It has been revealed that Donald Trump’s green-keeper Paul O’Conner, head-hunted by the multi-millionaire tycoon to look after his planned Aberdeenshire golf resort, is to have no further involvement with the project.
Indications from residents and their supporters are that the departure was motivated by Trump’s tactics in trying to convince resident land-owners to sell up in order that he can extend his golf course and resort.
An accusation that large mounds of earth have been dumped outside of residents’ houses or bordering their land in order to intimidate those who live in the development area, might be the reason for O’Conner’s walk-out say residents.
In a statement, Trump’s spokeswoman said he had left “for personal and family reasons”. It is thought that O’Conner had declined to build a mound of earth behind the home of David Milne, one of the residents who refused to sell their house and land to Mr Trump.
O’Conner himself declined to comment on his reasons for leaving.
There has been an ongoing conflict between residents and Trump, who gained approval to build two golf courses and hundreds of luxury homes on the site in Aberdeenshire in 2008.
The suggestion is that Donald Trump is trying to force the remaining residents to give up their homes (he has certainly said that he would like them to sell). But while there is, what Martin Glegg (who helps run the ‘Trip Up Trump’ group opposed to the development) calls a “subtle” and ongoing harassment of the residents, Aberdeenshire council said:
“There is currently no live request by the developer for Aberdeenshire Council to make use of compulsory purchase powers in relation to properties on the Menie Estate.
“Should a formal request be made for Aberdeenshire Council to use such powers, this would be a matter for the full Council to consider.”
Glegg also expressed distaste at the fact that local press had not covered the awarding to Trump of an honorary degree from the RGU and said the group had turned to alternative outlets to get their message heard, like Facebook.
Susan Munroe, one of the four residents affected by the Trump development spoke to Edinburgh Napier News of her and other resident’s intimidation. She had a field next to her house bulldozed, which she claimed was not part of the current plans for the development of the site. The bulldozing was stopped, but now “it is just a field of sand.”
As well as the mound of earth that went up around David Milne’s home Munroe also has a mound of earth around her home erected by Trump; speaking to her over the phone she said
“I am looking into a bank of sandy earth, looking out of my window here, exactly the length of my house he’s put it.”

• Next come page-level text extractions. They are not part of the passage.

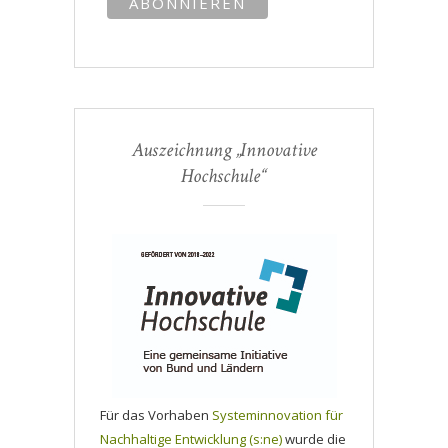
Auszeichnung „Innovative
Hochschule“
Für das Vorhaben
Systeminnovation für
Nachhaltige Entwicklung (s:ne)
wurde die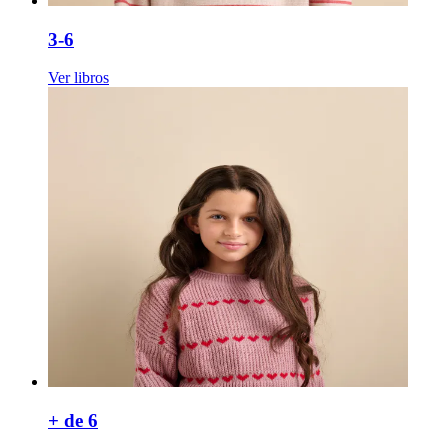
3-6
Ver libros
+ de 6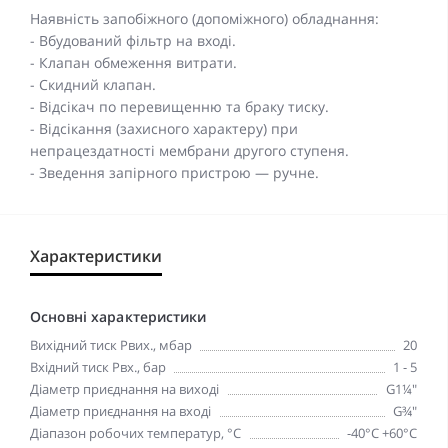
Наявність запобіжного (допоміжного) обладнання:
- Вбудований фільтр на вході.
- Клапан обмеження витрати.
- Скидний клапан.
- Відсікач по перевищенню та браку тиску.
- Відсікання (захисного характеру) при
непрацездатності мембрани другого ступеня.
- Зведення запірного пристрою — ручне.
Характеристики
Основні характеристики
Вихідний тиск Рвих., мбар
20
Вхідний тиск Рвх., бар
1 - 5
Діаметр приєднання на виході
G1¼"
Діаметр приєднання на вході
G¾"
Діапазон робочих температур, °С
-40°С +60°С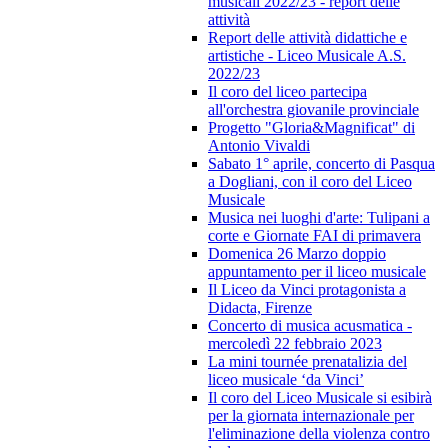
musicali 2022/23 - report delle
attività
Report delle attività didattiche e
artistiche - Liceo Musicale A.S.
2022/23
Il coro del liceo partecipa
all'orchestra giovanile provinciale
Progetto "Gloria&Magnificat" di
Antonio Vivaldi
Sabato 1° aprile, concerto di Pasqua
a Dogliani, con il coro del Liceo
Musicale
Musica nei luoghi d'arte: Tulipani a
corte e Giornate FAI di primavera
Domenica 26 Marzo doppio
appuntamento per il liceo musicale
Il Liceo da Vinci protagonista a
Didacta, Firenze
Concerto di musica acusmatica -
mercoledì 22 febbraio 2023
La mini tournée prenatalizia del
liceo musicale ‘da Vinci’
Il coro del Liceo Musicale si esibirà
per la giornata internazionale per
l'eliminazione della violenza contro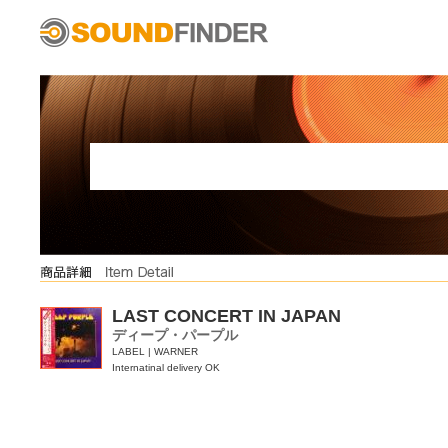
LAST CONCERT IN JAPAN
ディープ・パープル
LABEL | WARNER
Internatinal delivery OK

The mound of earth around Susan’s house is 12 feet high by her reckoning, but the one now around David Milne’s house is 20 feet, which appeared shortly after Trump arrived in Scotland to check on the developments’ progress. Perhaps reflecting bitterness between O’Conner and Trump over the parting of the two, Susan said she had seen Trump and she “thought he looked unhappy, hands in pockets when he was here”
Glegg and Munroe both expressed dissatisfaction with the way that the media was responding to and reporting their plight, and suggested that the Press and Journal as well as other local publications were ignoring the intimidation that the residents are being subjected to.